Today, as you know, we also spoke about the possibility that the EU might assume responsibility in Bosnia, in agreement obviously with NATO, that it might assume greater responsibilities there. And we have another recent experience, of course, of an European action in Ituri in the Congo, an area that is very far from us, but in which we demonstrated that we are capable of carrying out an operation that was in general appreciated by everyone. These are just some experiences that demonstrate how we can work in a complementary manner in full synergy with NATO.

Q: (inaudible)...Frattini, I would like to get a position from you on what you said about the EU defence policy. As far as I understood from you is that the most important thing is to increase military capabilities, but the point now is the following that. Are you in favour, or do you think it's necessary to set a planning cell independently to NATO, yes or no?

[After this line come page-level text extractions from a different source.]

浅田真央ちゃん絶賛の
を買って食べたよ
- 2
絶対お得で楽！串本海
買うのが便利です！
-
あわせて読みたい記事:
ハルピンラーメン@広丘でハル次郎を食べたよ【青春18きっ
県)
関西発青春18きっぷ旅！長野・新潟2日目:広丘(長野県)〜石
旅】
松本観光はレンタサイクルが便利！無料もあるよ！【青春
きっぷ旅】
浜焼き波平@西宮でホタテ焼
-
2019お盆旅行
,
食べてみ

Franco Frattini: I am not in favour of a planning process that would be a duplication of NATO structures. That is at the heart of the debate that we are having right now. We have two different requirements here. First of all, we have a requirement that concerns today the present, namely to define rules... the regulations that will be included in our constitution. And then we also have a reflection, an analysis which will not be developed today or tomorrow, but it concerns the planning, but the principles have to be established now. And the principle of non-duplication, no duplication and of absolute complementarity, these are principles that are very clear, I would say, and that are shared by everyone.

Everyone has said that we should avoid duplication, and I agree. The evaluation... the budgets of most of our governments, including my own, would not allow us to waste resources duplicating what already exists. We have to work better and of course duplication is not the best way to spend our scarce resources.

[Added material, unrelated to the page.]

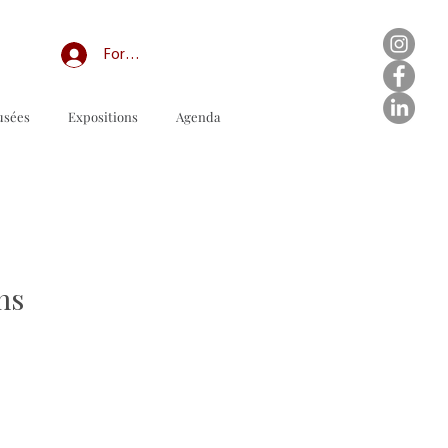
Forum professionnel/My Groups
usées
Expositions
Agenda
ns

Q: Yes, my question will be just for Mr. Frattini. First of all, a short commentaire, because you said FYROM again, because this name does not exist. Yugoslavia not exist. Probably in your presidency you can solve the name... the problem with the name for Macedonia.

But the question is directly, what do you think about the result of the census when you know that we have the result 25.7 Albanians. At same time the (inaudible)... address the ultimatum. If not be 30 percent he'll be out of the coalition. Does it mean all the request with Albania addressing Macedonia, just like the birthday wish, international community with (inaudible) we accept them, and what do you think about Corridor Eight. Did in your presidency can it have positive result, or still yet will be in deadlocked?

Thank you.

Franco Frattini: Well, I would like to give you a more general answer on the points that you raised. I don't have any specific details concerning the particular situation, but I can say that during our presidency, the Italian presidency we gave a certain priority, on the one hand, to progress in relations and the political stabilization and economic stabilization of all of the countries in the western Balkans.

I can also say that an important opportunity that should be dealt with in detail, as you mentioned, would be the meeting of the foreign ministers that we will have in just a few days in Brussels, and it will be a meeting of the foreign ministers of the EU, extended to include the foreign ministers of the countries of the western Balkans.

And there we will try to develop the strategy of Thessaloniki and we will develop in particularly... we'll discuss in particularly the problems that concern the overall situation of those countries in order to try to understand how Europe can help their political and economic development.

The Corridor, of course, that remains a priority. The principle is to encourage synergy among all of the concerned countries, the countries of the Balkans in addition to Italy. We believe that this corridor is one of the most important European initiatives. So all of the parties to that initiative, all of the possibilities have to be developed to the maximum extend.